Stewart: “It’s one of the hardest things I’ve had to figure out in my days as being a chef and trying to create something of my own as me being African American, and [answering] what is my culture in food. I grew up in America and this is what I know, so for somebody to tell me that I should stick to barbecue, which isn’t just an African American thing…

I believe that once you put your own experience, your own flavor profile, or your own heart into whatever you’re cooking, then that becomes yours. It’s one thing to just cook Asian food or Bengali food… but once I start putting my experience and my taste into that, I think it becomes mine. Yes, you have to learn how to respect and pay homage to what you’re gathering from. But once you start putting your own into it, it becomes your own.”

El-Waylly: “People see that I’m brown, and so I should know everything about brown food and that’s ‘my food.’ But I think that’s the food that I feel the least attached to, because I grew up in America, in LA, so I grew up eating a lot of Mexican food and Filipino food and Vietnamese food, and I too really like hot dogs for the Fourth of July and things like that. So it’s tough when people link your food to your ethnicity, because I think it’s more complicated than that. I think it’s about the food you grew up with, which I don’t think necessarily is the food of the way you look. It’s about the food you grew up with, the food you love, the food you know — and that doesn’t mean you can’t love and get to know other food. But it’s all about paying respect to the roots where things are coming from.”

Culinary exploration — especially when cooking for others — should be accompanied by thoughtful consideration.

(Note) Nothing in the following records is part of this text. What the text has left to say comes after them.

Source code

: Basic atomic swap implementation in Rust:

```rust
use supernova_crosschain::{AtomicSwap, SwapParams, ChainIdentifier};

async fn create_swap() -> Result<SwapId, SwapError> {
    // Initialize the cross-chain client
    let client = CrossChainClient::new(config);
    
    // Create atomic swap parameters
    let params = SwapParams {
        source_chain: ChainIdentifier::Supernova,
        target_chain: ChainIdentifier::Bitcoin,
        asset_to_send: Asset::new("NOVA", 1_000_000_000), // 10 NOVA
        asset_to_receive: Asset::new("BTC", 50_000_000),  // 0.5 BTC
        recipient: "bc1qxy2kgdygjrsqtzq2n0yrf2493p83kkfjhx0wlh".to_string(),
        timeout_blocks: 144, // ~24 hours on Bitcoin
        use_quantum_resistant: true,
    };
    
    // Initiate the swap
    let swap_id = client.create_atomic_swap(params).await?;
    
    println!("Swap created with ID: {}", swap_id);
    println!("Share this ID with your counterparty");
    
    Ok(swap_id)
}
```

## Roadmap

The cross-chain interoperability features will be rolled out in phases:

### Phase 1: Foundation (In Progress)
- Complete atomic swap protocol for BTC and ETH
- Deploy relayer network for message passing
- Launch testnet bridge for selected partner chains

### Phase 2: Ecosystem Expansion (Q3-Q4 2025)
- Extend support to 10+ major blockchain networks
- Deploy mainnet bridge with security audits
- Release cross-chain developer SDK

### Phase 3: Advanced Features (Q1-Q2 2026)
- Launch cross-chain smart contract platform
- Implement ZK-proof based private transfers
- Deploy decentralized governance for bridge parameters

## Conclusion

Stewart: “When you’re at home, nobody is there to judge you, you’re not trying to profit, and you’re enjoying cooking in your own home — which to me, the rules are off there. You’re cooking, you’re learning, you’re trying different things and the home is where it all starts for a lot of cooks and writers. But once you step outside that place, there’s different rules.”

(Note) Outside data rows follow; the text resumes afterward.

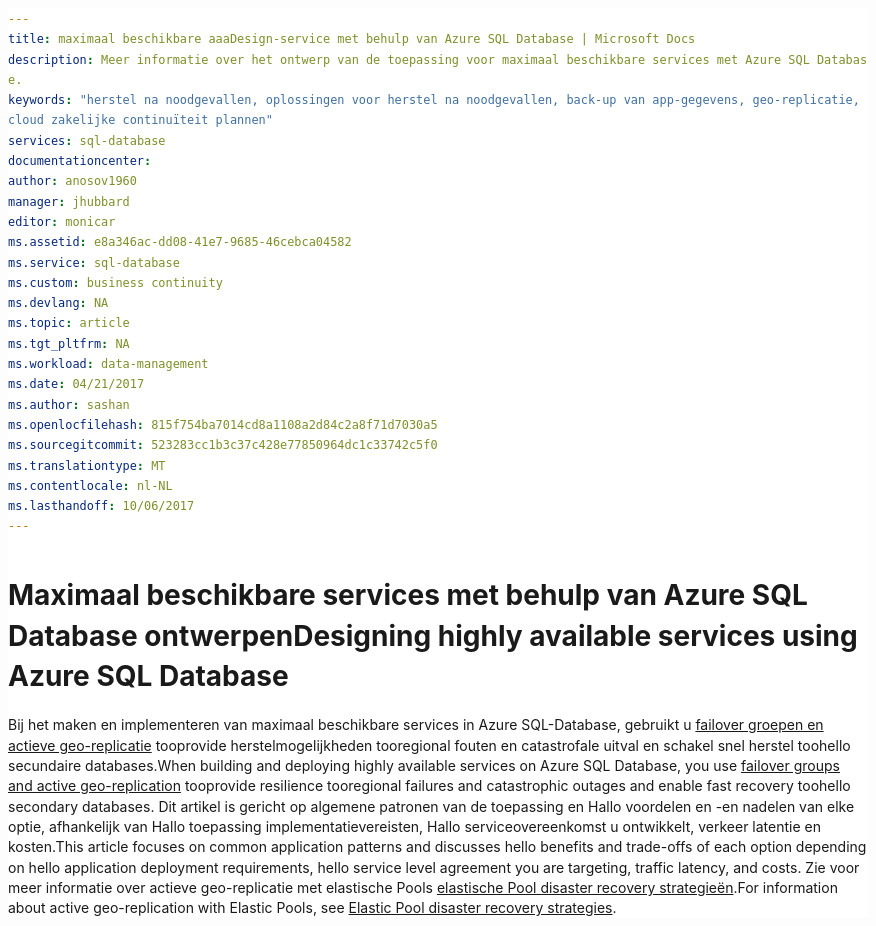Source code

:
 ```yaml
---
title: maximaal beschikbare aaaDesign-service met behulp van Azure SQL Database | Microsoft Docs
description: Meer informatie over het ontwerp van de toepassing voor maximaal beschikbare services met Azure SQL Database.
keywords: "herstel na noodgevallen, oplossingen voor herstel na noodgevallen, back-up van app-gegevens, geo-replicatie, cloud zakelijke continuïteit plannen"
services: sql-database
documentationcenter: 
author: anosov1960
manager: jhubbard
editor: monicar
ms.assetid: e8a346ac-dd08-41e7-9685-46cebca04582
ms.service: sql-database
ms.custom: business continuity
ms.devlang: NA
ms.topic: article
ms.tgt_pltfrm: NA
ms.workload: data-management
ms.date: 04/21/2017
ms.author: sashan
ms.openlocfilehash: 815f754ba7014cd8a1108a2d84c2a8f71d7030a5
ms.sourcegitcommit: 523283cc1b3c37c428e77850964dc1c33742c5f0
ms.translationtype: MT
ms.contentlocale: nl-NL
ms.lasthandoff: 10/06/2017
---
```

# <a name="designing-highly-available-services-using-azure-sql-database"></a><span data-ttu-id="36404-104">Maximaal beschikbare services met behulp van Azure SQL Database ontwerpen</span><span class="sxs-lookup"><span data-stu-id="36404-104">Designing highly available services using Azure SQL Database</span></span>

<span data-ttu-id="36404-105">Bij het maken en implementeren van maximaal beschikbare services in Azure SQL-Database, gebruikt u [failover groepen en actieve geo-replicatie](sql-database-geo-replication-overview.md) tooprovide herstelmogelijkheden tooregional fouten en catastrofale uitval en schakel snel herstel toohello secundaire databases.</span><span class="sxs-lookup"><span data-stu-id="36404-105">When building and deploying highly available services on Azure SQL Database, you use [failover groups and active geo-replication](sql-database-geo-replication-overview.md) tooprovide resilience tooregional failures and catastrophic outages and enable fast recovery toohello secondary databases.</span></span> <span data-ttu-id="36404-106">Dit artikel is gericht op algemene patronen van de toepassing en Hallo voordelen en -en nadelen van elke optie, afhankelijk van Hallo toepassing implementatievereisten, Hallo serviceovereenkomst u ontwikkelt, verkeer latentie en kosten.</span><span class="sxs-lookup"><span data-stu-id="36404-106">This article focuses on common application patterns and discusses hello benefits and trade-offs of each option depending on hello application deployment requirements, hello service level agreement you are targeting, traffic latency, and costs.</span></span> <span data-ttu-id="36404-107">Zie voor meer informatie over actieve geo-replicatie met elastische Pools [elastische Pool disaster recovery strategieën](sql-database-disaster-recovery-strategies-for-applications-with-elastic-pool.md).</span><span class="sxs-lookup"><span data-stu-id="36404-107">For information about active geo-replication with Elastic Pools, see [Elastic Pool disaster recovery strategies](sql-database-disaster-recovery-strategies-for-applications-with-elastic-pool.md).</span></span>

Sohla: “There’s a difference between cooking at home for yourself versus people like us who are cooking and writing for the public. At home, you should do whatever the hell you want to do. But we [professionals] have a responsibility because we’re influencing a lot of people with our recipes and our words. So I think it’s about putting context behind things, not just taking za’atar and throwing it on a pizza and not explaining how, ‘Hey, this is like manakish, this comes from somewhere.’ I think that’s when it goes to appropriating and not just appreciation.”

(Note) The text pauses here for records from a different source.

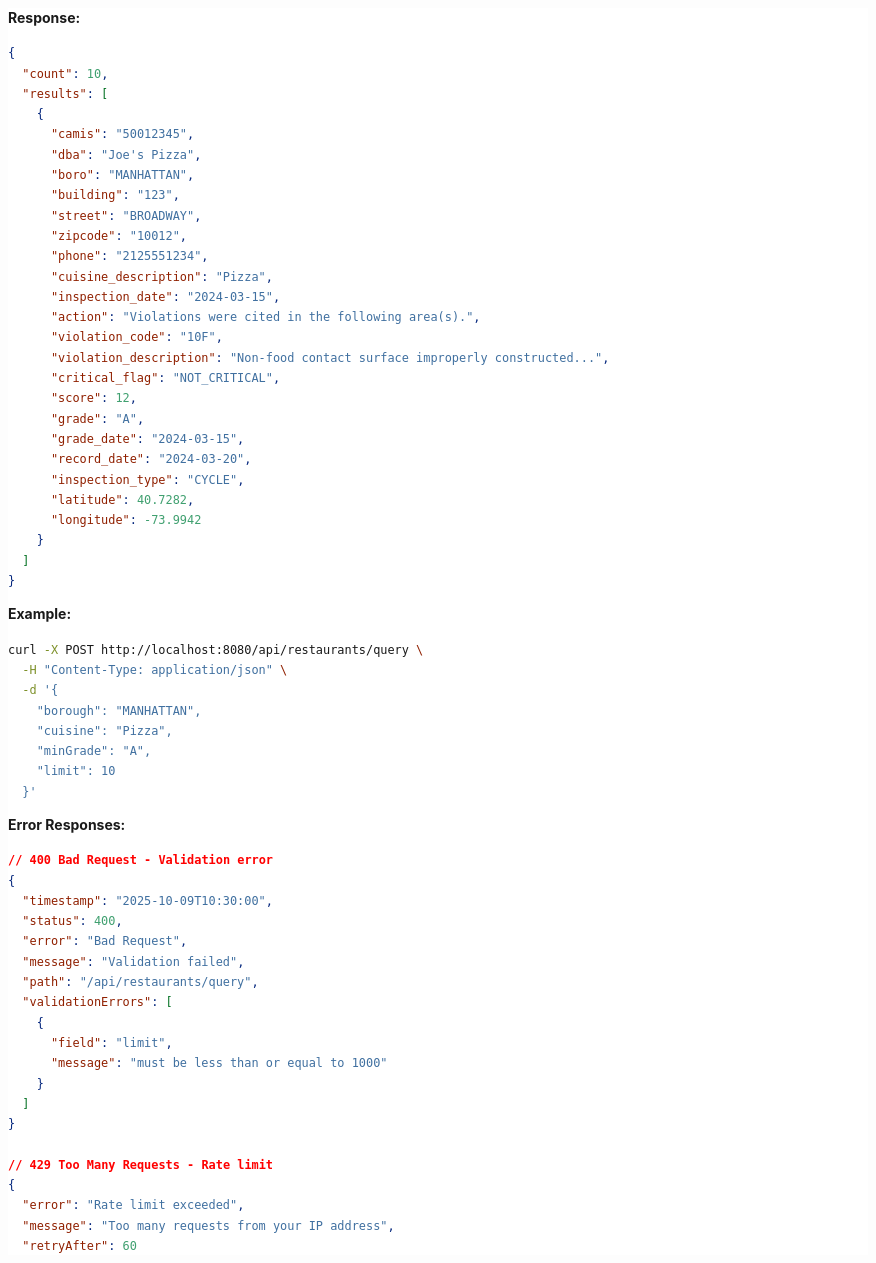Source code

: **Response:**
```json
{
  "count": 10,
  "results": [
    {
      "camis": "50012345",
      "dba": "Joe's Pizza",
      "boro": "MANHATTAN",
      "building": "123",
      "street": "BROADWAY",
      "zipcode": "10012",
      "phone": "2125551234",
      "cuisine_description": "Pizza",
      "inspection_date": "2024-03-15",
      "action": "Violations were cited in the following area(s).",
      "violation_code": "10F",
      "violation_description": "Non-food contact surface improperly constructed...",
      "critical_flag": "NOT_CRITICAL",
      "score": 12,
      "grade": "A",
      "grade_date": "2024-03-15",
      "record_date": "2024-03-20",
      "inspection_type": "CYCLE",
      "latitude": 40.7282,
      "longitude": -73.9942
    }
  ]
}
```

**Example:**
```bash
curl -X POST http://localhost:8080/api/restaurants/query \
  -H "Content-Type: application/json" \
  -d '{
    "borough": "MANHATTAN",
    "cuisine": "Pizza",
    "minGrade": "A",
    "limit": 10
  }'
```

**Error Responses:**
```json
// 400 Bad Request - Validation error
{
  "timestamp": "2025-10-09T10:30:00",
  "status": 400,
  "error": "Bad Request",
  "message": "Validation failed",
  "path": "/api/restaurants/query",
  "validationErrors": [
    {
      "field": "limit",
      "message": "must be less than or equal to 1000"
    }
  ]
}

// 429 Too Many Requests - Rate limit
{
  "error": "Rate limit exceeded",
  "message": "Too many requests from your IP address",
  "retryAfter": 60
```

Alang: “I’ve always said the same thing: that in your own home you should cook whatever you want. But I’m wondering maybe there’s a difference between the things you cook for yourself and the things that you cook for other people. Only because I’m imaging the context of having a dinner party or something like that where you invite friends over and I think it’s very easy in that kind of situation to slip into the kind of exoticization to be like, ‘We’re going to take a trip to the tropics!’ I hate the idea of telling someone that you shouldn’t do what you want in your own home, but maybe there is sometimes a risk of perpetuating the kind of exoticization of ‘foreign’ foods when you cook for other people rather than when you cook for yourself.”